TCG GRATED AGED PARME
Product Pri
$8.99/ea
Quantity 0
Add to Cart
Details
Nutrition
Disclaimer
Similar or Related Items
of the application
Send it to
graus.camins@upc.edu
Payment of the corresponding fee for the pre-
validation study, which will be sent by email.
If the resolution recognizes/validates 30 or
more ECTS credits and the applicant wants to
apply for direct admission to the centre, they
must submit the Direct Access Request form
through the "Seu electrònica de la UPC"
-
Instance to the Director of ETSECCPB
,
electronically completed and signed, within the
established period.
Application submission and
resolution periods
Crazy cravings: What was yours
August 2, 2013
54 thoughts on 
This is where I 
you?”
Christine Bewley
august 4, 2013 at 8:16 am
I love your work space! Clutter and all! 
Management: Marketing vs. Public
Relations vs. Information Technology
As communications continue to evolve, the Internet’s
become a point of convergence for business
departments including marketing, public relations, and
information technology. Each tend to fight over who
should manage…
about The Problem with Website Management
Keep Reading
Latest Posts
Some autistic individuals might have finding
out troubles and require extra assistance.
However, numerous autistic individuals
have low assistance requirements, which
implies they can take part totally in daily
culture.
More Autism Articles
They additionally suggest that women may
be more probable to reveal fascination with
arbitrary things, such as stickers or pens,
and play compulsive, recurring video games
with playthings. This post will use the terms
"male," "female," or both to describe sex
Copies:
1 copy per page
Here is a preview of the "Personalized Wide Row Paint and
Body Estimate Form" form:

_ _ _

▶ WORK TO COMPLETE:
Identify every line of the material above that contains the word "will", and copy each such line. Treat uppercase and lowercase as different.

▶ PROBLEM SOLUTION:
validation study, which will be sent by email.
with playthings. This post will use the terms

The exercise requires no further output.